Instructions to follow: Return all records exactly. Nothing may be added.

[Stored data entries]
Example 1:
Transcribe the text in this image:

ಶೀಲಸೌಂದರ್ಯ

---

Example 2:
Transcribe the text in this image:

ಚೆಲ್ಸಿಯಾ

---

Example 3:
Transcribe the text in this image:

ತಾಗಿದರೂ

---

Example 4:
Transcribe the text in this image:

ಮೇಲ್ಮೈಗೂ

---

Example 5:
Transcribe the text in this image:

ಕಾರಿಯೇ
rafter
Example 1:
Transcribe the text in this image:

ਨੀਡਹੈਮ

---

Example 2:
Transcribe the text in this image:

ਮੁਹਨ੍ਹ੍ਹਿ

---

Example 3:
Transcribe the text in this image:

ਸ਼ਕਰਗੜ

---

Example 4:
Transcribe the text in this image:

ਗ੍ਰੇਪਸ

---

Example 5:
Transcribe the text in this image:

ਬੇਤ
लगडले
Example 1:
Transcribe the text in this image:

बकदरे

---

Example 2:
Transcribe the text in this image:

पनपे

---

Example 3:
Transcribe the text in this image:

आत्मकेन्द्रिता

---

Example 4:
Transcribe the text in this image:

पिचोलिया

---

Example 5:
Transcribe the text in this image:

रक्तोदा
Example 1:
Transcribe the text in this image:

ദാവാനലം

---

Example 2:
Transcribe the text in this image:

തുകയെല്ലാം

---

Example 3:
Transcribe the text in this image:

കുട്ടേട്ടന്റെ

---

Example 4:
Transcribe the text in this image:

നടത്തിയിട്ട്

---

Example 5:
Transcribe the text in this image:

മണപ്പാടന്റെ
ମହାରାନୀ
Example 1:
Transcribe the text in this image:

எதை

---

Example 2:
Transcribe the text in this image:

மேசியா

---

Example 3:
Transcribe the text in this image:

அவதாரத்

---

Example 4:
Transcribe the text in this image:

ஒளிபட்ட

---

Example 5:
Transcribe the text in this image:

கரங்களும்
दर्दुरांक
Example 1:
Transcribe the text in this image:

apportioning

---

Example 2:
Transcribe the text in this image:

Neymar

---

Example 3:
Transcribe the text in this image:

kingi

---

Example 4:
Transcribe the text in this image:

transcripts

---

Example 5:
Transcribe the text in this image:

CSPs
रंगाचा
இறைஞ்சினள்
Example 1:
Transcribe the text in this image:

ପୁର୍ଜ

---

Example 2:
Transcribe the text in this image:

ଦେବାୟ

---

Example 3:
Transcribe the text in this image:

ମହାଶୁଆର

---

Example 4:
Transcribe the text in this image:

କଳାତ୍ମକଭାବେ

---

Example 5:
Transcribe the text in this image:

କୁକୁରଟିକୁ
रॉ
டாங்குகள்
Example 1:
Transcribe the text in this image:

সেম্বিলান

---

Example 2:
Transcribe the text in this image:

Output of the exercise:
Example 1:
Transcribe the text in this image:

ಶೀಲಸೌಂದರ್ಯ

---

Example 2:
Transcribe the text in this image:

ಚೆಲ್ಸಿಯಾ

---

Example 3:
Transcribe the text in this image:

ತಾಗಿದರೂ

---

Example 4:
Transcribe the text in this image:

ಮೇಲ್ಮೈಗೂ

---

Example 5:
Transcribe the text in this image:

ಕಾರಿಯೇ
rafter
Example 1:
Transcribe the text in this image:

ਨੀਡਹੈਮ

---

Example 2:
Transcribe the text in this image:

ਮੁਹਨ੍ਹ੍ਹਿ

---

Example 3:
Transcribe the text in this image:

ਸ਼ਕਰਗੜ

---

Example 4:
Transcribe the text in this image:

ਗ੍ਰੇਪਸ

---

Example 5:
Transcribe the text in this image:

ਬੇਤ
लगडले
Example 1:
Transcribe the text in this image:

बकदरे

---

Example 2:
Transcribe the text in this image:

पनपे

---

Example 3:
Transcribe the text in this image:

आत्मकेन्द्रिता

---

Example 4:
Transcribe the text in this image:

पिचोलिया

---

Example 5:
Transcribe the text in this image:

रक्तोदा
Example 1:
Transcribe the text in this image:

ദാവാനലം

---

Example 2:
Transcribe the text in this image:

തുകയെല്ലാം

---

Example 3:
Transcribe the text in this image:

കുട്ടേട്ടന്റെ

---

Example 4:
Transcribe the text in this image:

നടത്തിയിട്ട്

---

Example 5:
Transcribe the text in this image:

മണപ്പാടന്റെ
ମହାରାନୀ
Example 1:
Transcribe the text in this image:

எதை

---

Example 2:
Transcribe the text in this image:

மேசியா

---

Example 3:
Transcribe the text in this image:

அவதாரத்

---

Example 4:
Transcribe the text in this image:

ஒளிபட்ட

---

Example 5:
Transcribe the text in this image:

கரங்களும்
दर्दुरांक
Example 1:
Transcribe the text in this image:

apportioning

---

Example 2:
Transcribe the text in this image:

Neymar

---

Example 3:
Transcribe the text in this image:

kingi

---

Example 4:
Transcribe the text in this image:

transcripts

---

Example 5:
Transcribe the text in this image:

CSPs
रंगाचा
இறைஞ்சினள்
Example 1:
Transcribe the text in this image:

ପୁର୍ଜ

---

Example 2:
Transcribe the text in this image:

ଦେବାୟ

---

Example 3:
Transcribe the text in this image:

ମହାଶୁଆର

---

Example 4:
Transcribe the text in this image:

କଳାତ୍ମକଭାବେ

---

Example 5:
Transcribe the text in this image:

କୁକୁରଟିକୁ
रॉ
டாங்குகள்
Example 1:
Transcribe the text in this image:

সেম্বিলান

---

Example 2:
Transcribe the text in this image:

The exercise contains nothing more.